Hahn sees changes being made

CHICAGO -- Chicago White Sox general manager Rick Hahn did not see the disaster of 2013 coming when he signed a three-year contract to run the team last October. Nonetheless, the 39-year-old Chicago area native is ready to roll up his sleeves and start to rebuild his ballclub for next season and beyond.

A total collapse of the offense was certainly a shock to Hahn & Co. as the team muddled its way through one of the franchise's worst seasons since 1976.

"I think our most glaring issues have been our offense, our defense and our baserunning," Hahn said. "All of which calls for improvement on the position-player side of things. I think it is safe to say we are very aware of where we fell short. We are also very aware of where we need to get better. All of that would entail significant improvement among the players we have or new faces."

The White Sox have more than $50 million coming off the payroll heading into 2014, with the trades of veterans and other contracts such as Paul Konerko's coming off of the books. It's unclear what the payroll for next season will be. Chairman Jerry Reinsdorf usually gives his department heads their budgets in early November. The club will have to investigate the free-agent market as part of the formula for improvement. Atlanta catcher Brian McCann may be the perfect fit for Chicago. McCann has outstanding power, to go along with his leadership skills and game-calling acumen.

"You have to be real careful," Hahn said, speaking generally about the free-agent market and aging players in the mix. "We do have the benefit in the American League of the DH. If whoever you are buying is a bat, at least you have a spot to move him to if his defensive skills start to erode, which is usually first to go. You do have to be careful but you also want to look at each guy individually."

The Sox have a commodity that few teams have when approaching this year's offseason trade market. Chicago has four left-handed starting pitchers to entice clubs who need a quality southpaw in their rotation. Hahn will be cautious but open to talks.

"We look at the pitchers as a strength, but we are not eager to move affordable and productive left-hand pitching," Hahn said. "If we do get to the point of dipping into that strength, it will be because we feel really good about the fit we have coming back. That deal would have to address multiple needs if we got to that point."

Hahn will have the tough call in deciding if the Sox will offer Konerko a contract after this season. Konerko will be a free agent and has yet to say if he will play after this season. The star first baseman signed back with Chicago twice when he was a free agent. The first time was after the 2005 season (a five-year deal) and the second time was after the 2010 season (a three-year deal).

"Any time you have a situation similar to his, like a [Cal] Ripken in Baltimore or a [Tony] Gwynn in San Diego, it is nice if he spends the fabric of his career with one club," said Hahn, who pointed out Konerko also briefly played for the Dodgers and Reds. "That said, Michael Jordan wore a different uniform and he's still the face of the Bulls' six championships. If it turns out [Konerko] is in another uniform next year, it will not take away from what he accomplished and how he will be remembered here. From a fan level, I do like the idea of a guy playing and ending his career with the same team."

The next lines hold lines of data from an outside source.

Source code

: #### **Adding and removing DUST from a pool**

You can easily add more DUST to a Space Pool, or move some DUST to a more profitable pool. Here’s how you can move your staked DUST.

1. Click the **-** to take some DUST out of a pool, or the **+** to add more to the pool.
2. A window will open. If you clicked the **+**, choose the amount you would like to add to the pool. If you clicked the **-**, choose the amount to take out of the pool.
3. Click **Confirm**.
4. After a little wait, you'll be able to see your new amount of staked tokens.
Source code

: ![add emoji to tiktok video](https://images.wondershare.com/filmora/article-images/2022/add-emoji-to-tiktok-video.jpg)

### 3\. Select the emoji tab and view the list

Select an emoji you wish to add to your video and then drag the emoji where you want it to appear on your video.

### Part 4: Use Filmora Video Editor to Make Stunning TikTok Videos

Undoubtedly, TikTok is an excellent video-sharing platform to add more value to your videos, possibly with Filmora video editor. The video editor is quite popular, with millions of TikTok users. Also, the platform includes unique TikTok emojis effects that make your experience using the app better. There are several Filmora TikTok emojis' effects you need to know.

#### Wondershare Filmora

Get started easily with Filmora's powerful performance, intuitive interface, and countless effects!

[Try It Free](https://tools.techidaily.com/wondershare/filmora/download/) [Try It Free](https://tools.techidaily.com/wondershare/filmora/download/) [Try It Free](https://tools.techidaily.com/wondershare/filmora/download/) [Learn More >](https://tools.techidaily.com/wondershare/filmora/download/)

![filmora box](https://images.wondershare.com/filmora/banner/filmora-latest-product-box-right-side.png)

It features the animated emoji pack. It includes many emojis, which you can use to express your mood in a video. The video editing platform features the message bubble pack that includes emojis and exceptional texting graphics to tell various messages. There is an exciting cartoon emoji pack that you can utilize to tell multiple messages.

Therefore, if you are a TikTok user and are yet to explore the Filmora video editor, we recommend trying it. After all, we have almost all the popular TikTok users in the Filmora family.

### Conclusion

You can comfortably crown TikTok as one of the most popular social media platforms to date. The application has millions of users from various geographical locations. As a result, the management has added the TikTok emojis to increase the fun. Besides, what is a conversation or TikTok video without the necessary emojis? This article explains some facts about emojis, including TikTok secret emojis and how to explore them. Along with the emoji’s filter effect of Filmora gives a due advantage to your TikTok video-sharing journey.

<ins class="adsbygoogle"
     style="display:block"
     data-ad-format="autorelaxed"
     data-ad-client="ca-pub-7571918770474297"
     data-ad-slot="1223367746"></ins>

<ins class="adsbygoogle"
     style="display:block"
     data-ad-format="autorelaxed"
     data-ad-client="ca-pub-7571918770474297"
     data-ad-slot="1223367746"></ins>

The White Sox will find out sooner or later if Konerko plans to continue his impressive career, after a less than stellar 2013 season.

"More guys than not probably don't realize it is over until the market tells them," Hahn said. "There are certainly exceptions. In this instance, who knows how the conversation will go. That is the reason we want to get the season behind us. At that point, we can let everybody exhale and see where we are all going."